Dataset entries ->

○ ○ ○

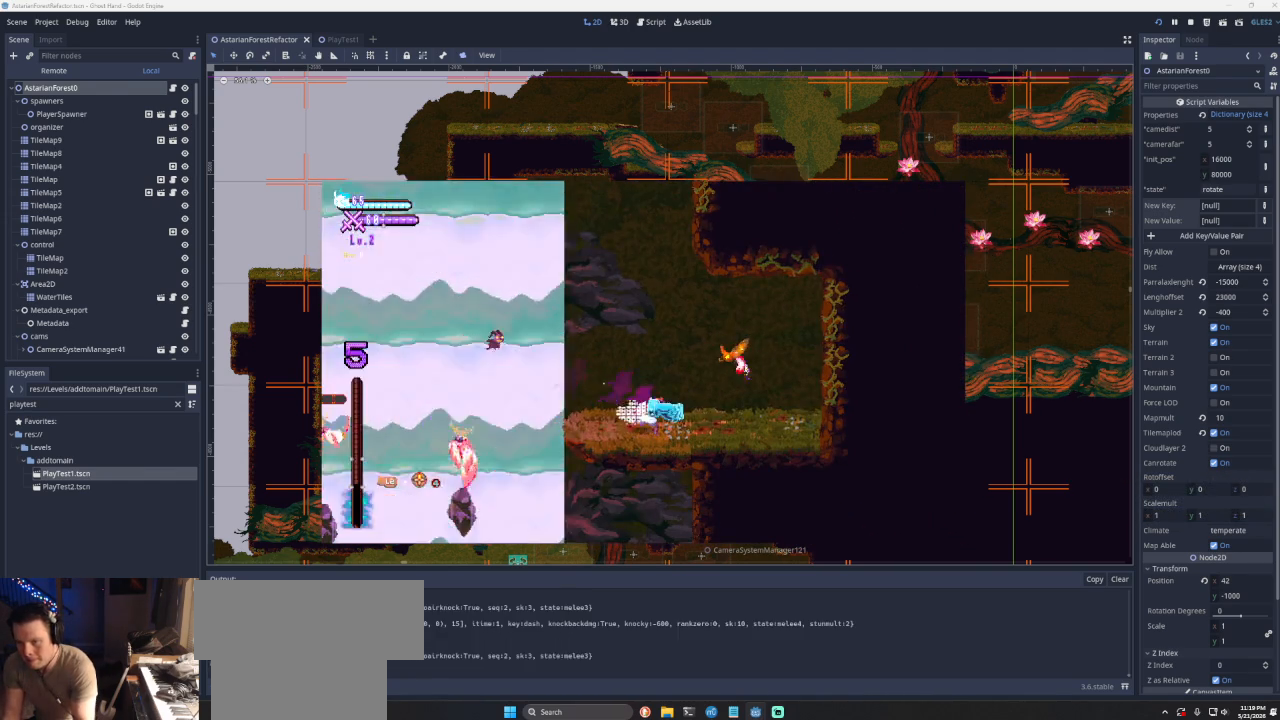
{"buttons": [], "left_stick": "center", "right_stick": "center", "events": [[33, "SQUARE", "up"], [267, "SQUARE", "down"], [367, "SQUARE", "up"]]}
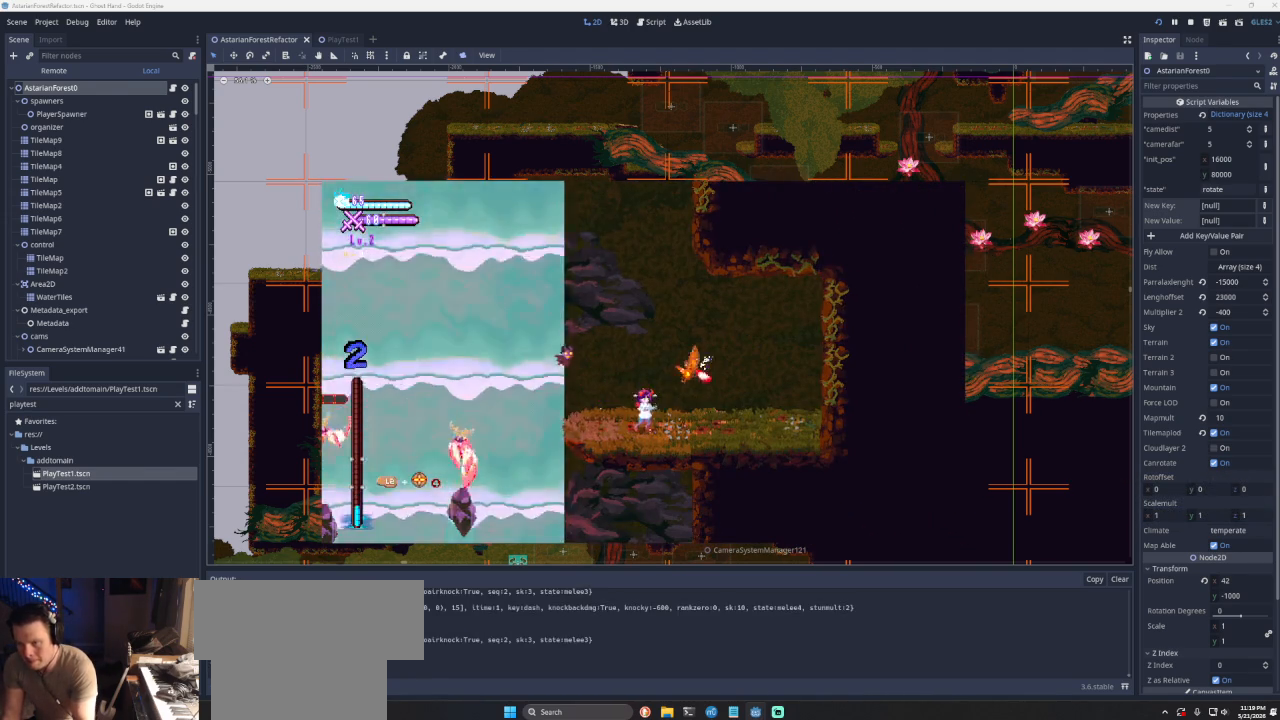
{"buttons": [], "left_stick": "right", "right_stick": "center", "events": [[100, "SQUARE", "down"], [200, "SQUARE", "up"], [300, "left_stick", "right"]]}
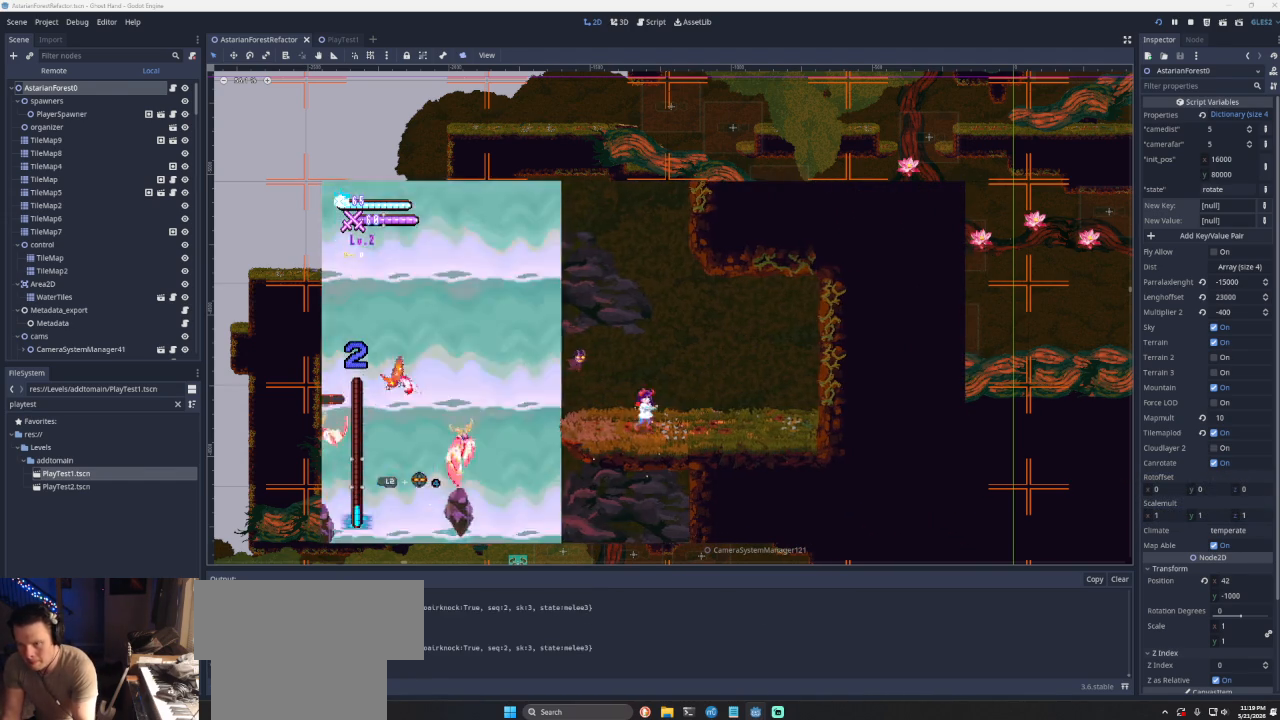
{"buttons": ["START"], "left_stick": "center", "right_stick": "center", "events": [[33, "left_stick", "center"], [100, "left_stick", "left"], [233, "left_stick", "center"], [433, "START", "down"]]}
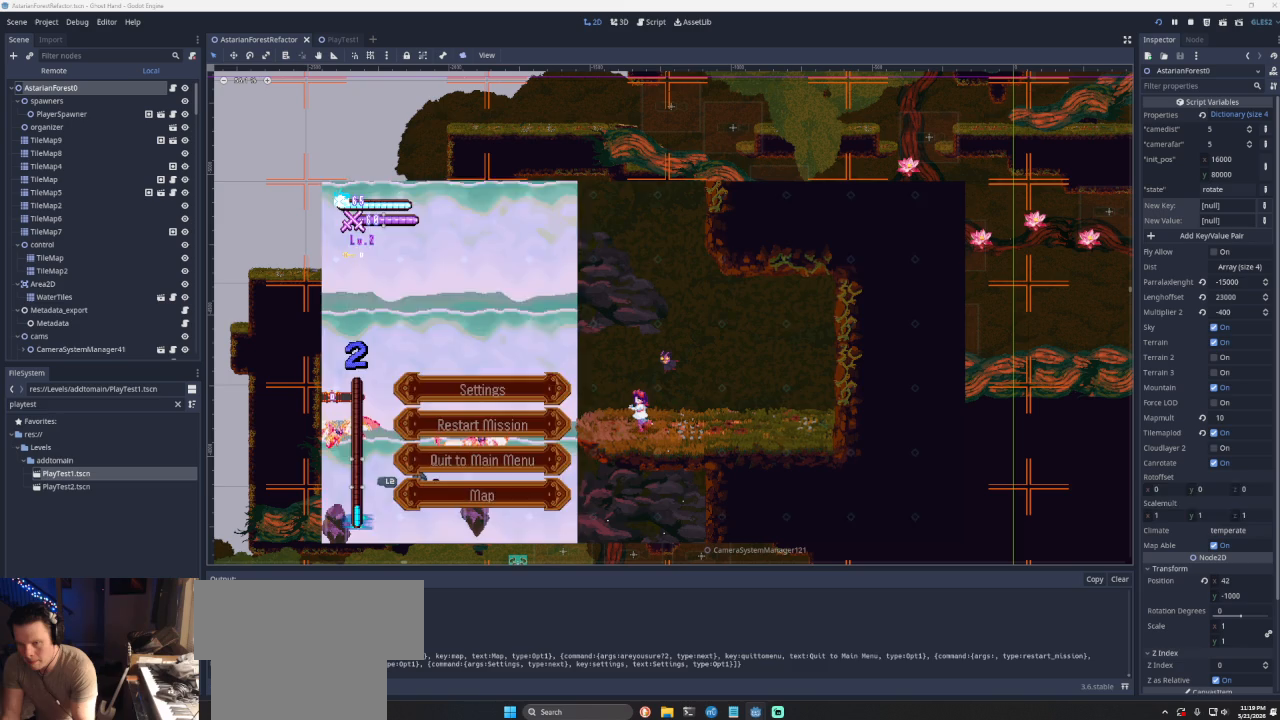
{"buttons": ["SQUARE"], "left_stick": "center", "right_stick": "center", "events": [[67, "START", "up"], [200, "left_stick", "down"], [300, "left_stick", "center"], [400, "SQUARE", "down"]]}
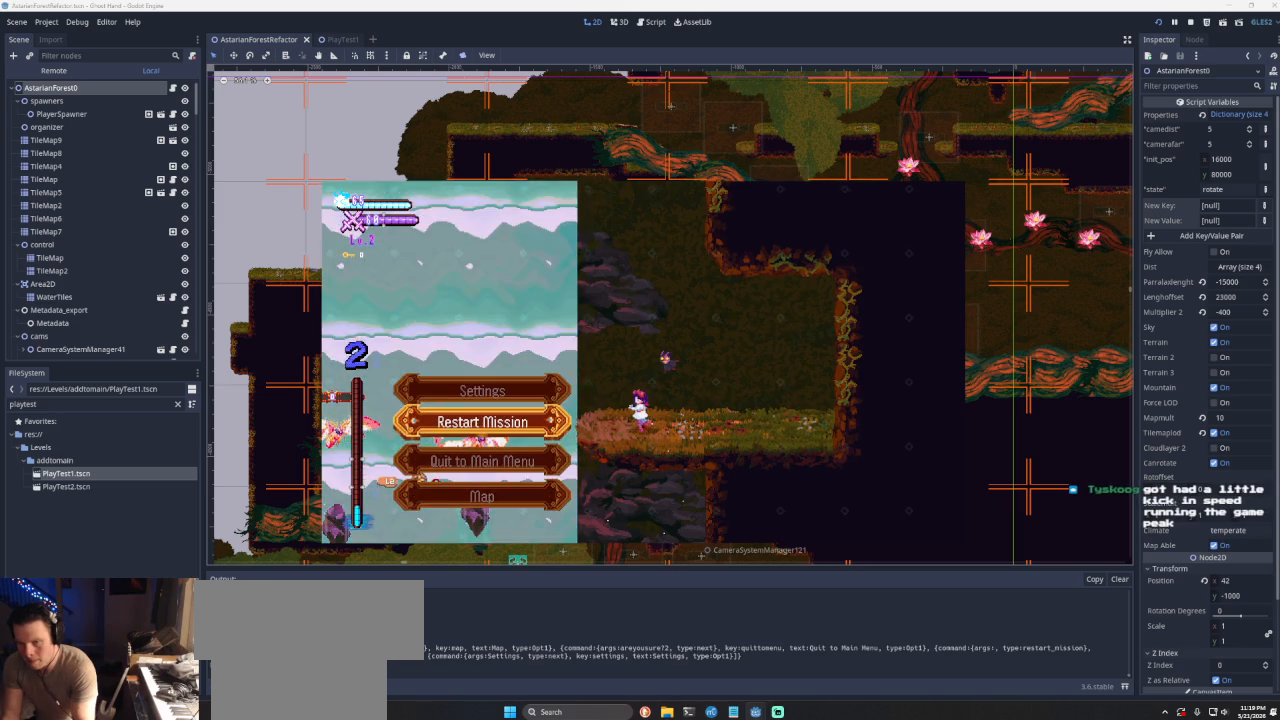
{"buttons": [], "left_stick": "center", "right_stick": "center", "events": [[33, "SQUARE", "up"]]}
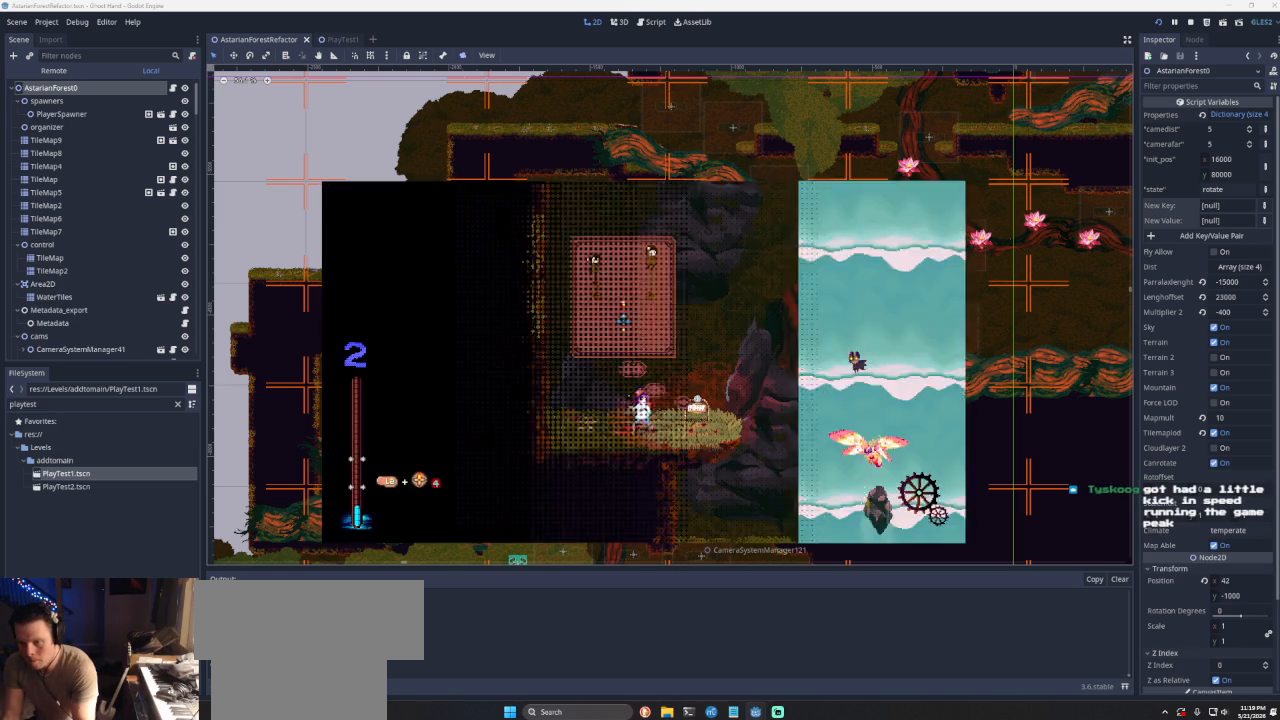
{"buttons": [], "left_stick": "right", "right_stick": "center", "events": [[100, "left_stick", "right"]]}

○ ○ ○

Word for word, return all the entries and skip their pictures.

SOLUTION BELOW ->
{"buttons": [], "left_stick": "center", "right_stick": "center", "events": [[33, "SQUARE", "up"], [267, "SQUARE", "down"], [367, "SQUARE", "up"]]}
{"buttons": [], "left_stick": "right", "right_stick": "center", "events": [[100, "SQUARE", "down"], [200, "SQUARE", "up"], [300, "left_stick", "right"]]}
{"buttons": ["START"], "left_stick": "center", "right_stick": "center", "events": [[33, "left_stick", "center"], [100, "left_stick", "left"], [233, "left_stick", "center"], [433, "START", "down"]]}
{"buttons": ["SQUARE"], "left_stick": "center", "right_stick": "center", "events": [[67, "START", "up"], [200, "left_stick", "down"], [300, "left_stick", "center"], [400, "SQUARE", "down"]]}
{"buttons": [], "left_stick": "center", "right_stick": "center", "events": [[33, "SQUARE", "up"]]}
{"buttons": [], "left_stick": "right", "right_stick": "center", "events": [[100, "left_stick", "right"]]}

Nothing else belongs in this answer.